For the Left, they see ethanol as dangerous to Mother Gaia, requiring ever-more genetically modified corn to feed the Great Ethanol Beast.  You'll also hear Lefties more commonly make the food-for-fuel argument; that uncaring farmers are starving the Third World to feed America's energy addiction.  So, it tends to be more of an environmental Luddite philosophy/irrational fear than anything else.
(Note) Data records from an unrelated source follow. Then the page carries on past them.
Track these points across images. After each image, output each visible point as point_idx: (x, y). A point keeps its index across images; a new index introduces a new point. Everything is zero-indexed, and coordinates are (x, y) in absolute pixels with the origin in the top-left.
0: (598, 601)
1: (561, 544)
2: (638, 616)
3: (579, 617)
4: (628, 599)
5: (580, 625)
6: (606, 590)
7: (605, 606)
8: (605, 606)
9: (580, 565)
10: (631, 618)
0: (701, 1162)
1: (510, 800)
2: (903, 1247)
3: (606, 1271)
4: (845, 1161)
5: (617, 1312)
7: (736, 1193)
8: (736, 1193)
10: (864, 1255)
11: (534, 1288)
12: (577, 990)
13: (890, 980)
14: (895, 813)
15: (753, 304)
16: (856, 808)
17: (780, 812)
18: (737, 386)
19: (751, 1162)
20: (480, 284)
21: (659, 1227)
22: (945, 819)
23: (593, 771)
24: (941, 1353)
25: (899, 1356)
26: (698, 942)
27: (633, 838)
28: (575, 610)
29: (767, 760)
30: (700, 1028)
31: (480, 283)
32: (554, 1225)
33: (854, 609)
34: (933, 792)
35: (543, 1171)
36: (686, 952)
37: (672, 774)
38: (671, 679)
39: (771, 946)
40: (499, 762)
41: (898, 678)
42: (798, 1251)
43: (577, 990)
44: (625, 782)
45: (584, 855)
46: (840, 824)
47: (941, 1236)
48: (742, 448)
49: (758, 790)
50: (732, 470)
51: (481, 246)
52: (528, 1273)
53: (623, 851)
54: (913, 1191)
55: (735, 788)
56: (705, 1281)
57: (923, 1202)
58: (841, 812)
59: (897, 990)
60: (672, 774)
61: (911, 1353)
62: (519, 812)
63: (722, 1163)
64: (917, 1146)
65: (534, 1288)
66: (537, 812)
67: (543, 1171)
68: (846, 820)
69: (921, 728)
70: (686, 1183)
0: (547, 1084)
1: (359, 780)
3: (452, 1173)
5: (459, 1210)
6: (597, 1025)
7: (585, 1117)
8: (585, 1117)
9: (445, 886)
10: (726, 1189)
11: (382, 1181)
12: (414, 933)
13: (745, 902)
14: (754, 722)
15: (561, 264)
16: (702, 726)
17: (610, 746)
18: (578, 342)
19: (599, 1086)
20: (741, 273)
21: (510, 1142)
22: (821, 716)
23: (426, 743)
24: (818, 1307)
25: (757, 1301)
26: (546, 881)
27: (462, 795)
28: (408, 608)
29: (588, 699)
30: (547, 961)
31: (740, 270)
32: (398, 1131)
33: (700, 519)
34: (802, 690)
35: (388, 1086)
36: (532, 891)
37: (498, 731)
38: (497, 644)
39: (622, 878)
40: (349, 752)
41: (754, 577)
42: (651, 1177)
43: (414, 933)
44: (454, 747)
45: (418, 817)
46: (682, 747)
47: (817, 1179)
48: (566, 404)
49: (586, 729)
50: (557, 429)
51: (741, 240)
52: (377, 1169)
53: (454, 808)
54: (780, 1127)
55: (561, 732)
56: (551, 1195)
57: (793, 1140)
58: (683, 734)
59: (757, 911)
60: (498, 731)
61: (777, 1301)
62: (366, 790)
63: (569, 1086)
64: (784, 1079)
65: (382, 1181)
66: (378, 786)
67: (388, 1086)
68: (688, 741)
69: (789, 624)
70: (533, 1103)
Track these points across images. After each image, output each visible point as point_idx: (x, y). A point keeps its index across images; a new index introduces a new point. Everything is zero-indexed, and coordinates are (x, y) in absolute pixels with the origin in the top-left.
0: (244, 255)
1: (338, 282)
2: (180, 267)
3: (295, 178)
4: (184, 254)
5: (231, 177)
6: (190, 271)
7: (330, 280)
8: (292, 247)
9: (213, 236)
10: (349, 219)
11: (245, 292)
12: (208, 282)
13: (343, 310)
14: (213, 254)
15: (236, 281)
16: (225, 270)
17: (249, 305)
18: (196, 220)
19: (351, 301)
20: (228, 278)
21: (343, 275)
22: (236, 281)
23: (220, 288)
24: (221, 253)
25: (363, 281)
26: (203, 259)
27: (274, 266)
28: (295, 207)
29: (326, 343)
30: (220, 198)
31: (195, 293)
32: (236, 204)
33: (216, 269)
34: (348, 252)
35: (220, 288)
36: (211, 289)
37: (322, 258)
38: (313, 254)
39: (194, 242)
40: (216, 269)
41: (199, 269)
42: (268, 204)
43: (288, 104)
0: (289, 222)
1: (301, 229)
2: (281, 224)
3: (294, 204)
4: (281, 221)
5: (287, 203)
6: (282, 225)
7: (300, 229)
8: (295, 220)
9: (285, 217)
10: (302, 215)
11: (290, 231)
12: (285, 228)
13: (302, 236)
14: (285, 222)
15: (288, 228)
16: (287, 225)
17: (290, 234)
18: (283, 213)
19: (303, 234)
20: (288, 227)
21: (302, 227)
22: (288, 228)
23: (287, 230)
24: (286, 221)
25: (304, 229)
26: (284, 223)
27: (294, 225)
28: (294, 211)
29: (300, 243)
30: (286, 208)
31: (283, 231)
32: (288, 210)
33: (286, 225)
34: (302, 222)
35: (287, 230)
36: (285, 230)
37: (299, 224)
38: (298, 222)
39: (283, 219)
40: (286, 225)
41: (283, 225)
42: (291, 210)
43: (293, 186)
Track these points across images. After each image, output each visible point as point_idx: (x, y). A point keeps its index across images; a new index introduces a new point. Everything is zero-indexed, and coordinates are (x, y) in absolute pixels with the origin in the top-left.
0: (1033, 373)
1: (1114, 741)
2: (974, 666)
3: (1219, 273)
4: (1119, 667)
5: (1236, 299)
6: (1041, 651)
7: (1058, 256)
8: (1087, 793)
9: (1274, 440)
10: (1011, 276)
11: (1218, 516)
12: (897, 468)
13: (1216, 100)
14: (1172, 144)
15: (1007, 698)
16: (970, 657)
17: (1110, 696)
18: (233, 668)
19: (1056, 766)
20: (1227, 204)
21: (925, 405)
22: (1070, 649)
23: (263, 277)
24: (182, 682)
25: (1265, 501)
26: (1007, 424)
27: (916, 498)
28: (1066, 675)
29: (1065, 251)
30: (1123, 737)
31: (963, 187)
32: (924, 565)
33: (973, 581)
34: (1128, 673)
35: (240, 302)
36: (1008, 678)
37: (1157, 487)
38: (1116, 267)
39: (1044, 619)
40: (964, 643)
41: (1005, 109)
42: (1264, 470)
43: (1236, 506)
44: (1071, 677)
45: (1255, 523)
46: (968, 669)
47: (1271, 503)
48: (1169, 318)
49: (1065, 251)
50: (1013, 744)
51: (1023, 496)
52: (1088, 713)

Truth be told, there are no economically-feasible energy alternatives on the horizon right now.  Ethanol has its drawbacks, but so does wind, hydro, oil, coal, solar, cellulosic, etc. as energy sources.  Perhaps the best possible-yet-unlikely option right now is a national network of nuclear power plants with a commensurate advance in electric cars and their required infrastructure.  That, however, is equally likely to end in political limbo, and/or a failure to develop the required technology without massive government subsidization and regulation.  There's no easy answer, but I'm fairly certain that ethanol has its place more-or-less permanently etched in stone thanks to Bush and Obama's energy plans.